3.2.2. Tollgate Watershed
 The Tollgate watershed represents the mountainous part of the RCEW and has an area of 54.8 [km2]. Its elevation ranges from 1400 to 2241 [m a.s.l.] (Figure 2a). The Tollgate watershed representing the mountainous part of the RCEW and containing the RME basin, is characterized by a vegetation cover similar to that of RME, i.e., firs occupy 11.9% of the area, aspens occupy 8.7%, and sagebrushes 79.4% (Figure 2b).
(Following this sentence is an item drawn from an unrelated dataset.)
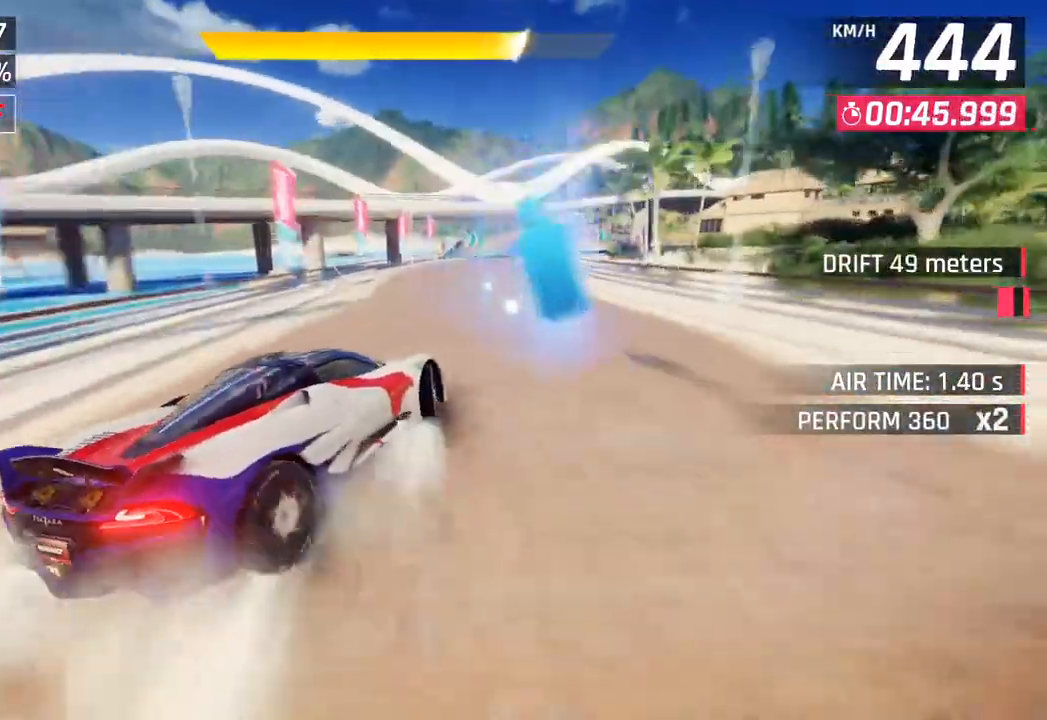
{"buttons": ["CROSS", "R1"], "left_stick": "center", "right_stick": "center", "events": [[150, "left_stick", "center"], [483, "CROSS", "down"], [483, "R1", "down"]]}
 For this watershed, two additional meteorological stations and 10 precipitation gauges located within and in the proximity to the catchment (Figure 2a) were used in the spatial interpolation of meteorological inputs [Hanson, 2001; Hanson et al., 2001]. However, the topographic effects on wind speed and snow accumulation were neglected, given the lack of appropriate information to extend the Winstral and Marks  approach to such large spatial scales. Temperature, relative humidity, and precipitation were interpolated, summing the residual and gradient fields. The gradient field was obtained from a linear regression of meteorological observations with altitude. Consequently, the residuals, i.e., the deviations of the measurements from the gradient field, were spatially interpolated using the Inverse Distance Weight (IDW) method [Brutsaert, 2005]. This resulted in a residual field representing the local deviations from the gradient field [Strasser et al., 2008]. The available dataset includes a period of 8 years: August 1985 through July 1993.
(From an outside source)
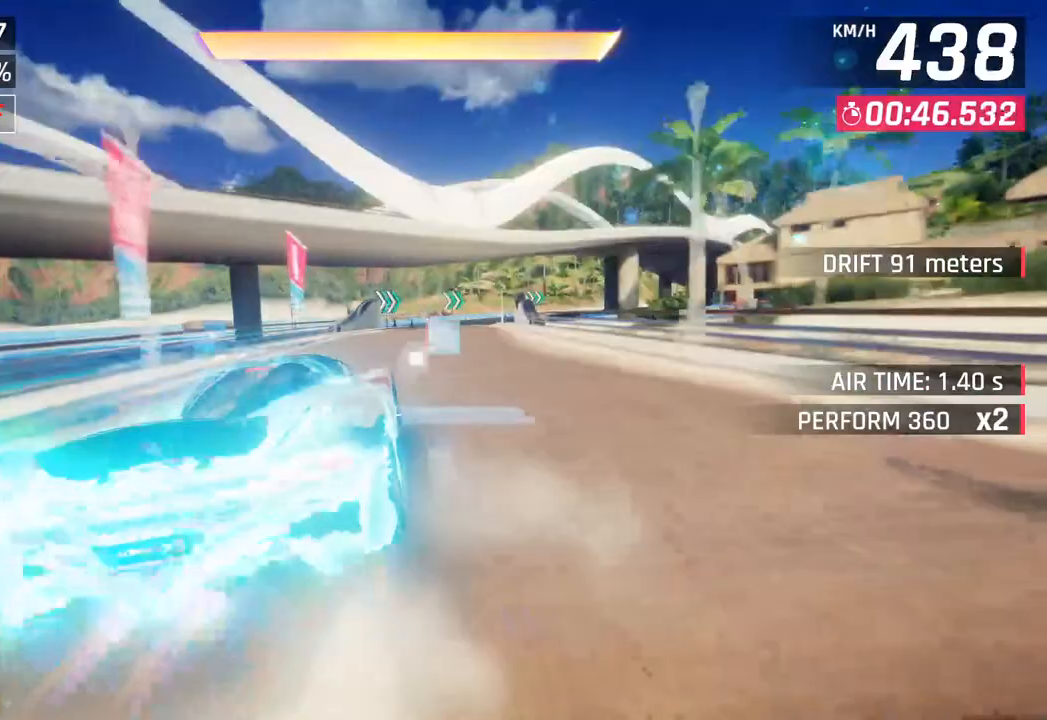
{"buttons": [], "left_stick": "right", "right_stick": "center", "events": [[117, "CROSS", "up"], [150, "R1", "up"], [167, "left_stick", "right"], [250, "SQUARE", "down"], [383, "SQUARE", "up"]]}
 The simulation period for the TOL catchment corresponds to the entire period of meteorological observations. The grid resolution is 50×50 m2, resulting in 21,924 computational elements. The description of soil properties and the representation of vegetation for the TOL catchment are analogous to that of the previously described RME catchment.
4. Model Parameter Adjustment
 Given the relatively high computational cost of distributed simulations and the high dimension of the parameter space of Tethys-Chloris, no formal, traditional, or advanced calibration of the model can be carried out [Seibert and McDonnell, 2002; Bergstrom et al., 2002; Pokhrel et al., 2008]. The choice of model parameter values has been made subjectively, based only on available data or literature information (see the companion paper of Fatichi et al. ).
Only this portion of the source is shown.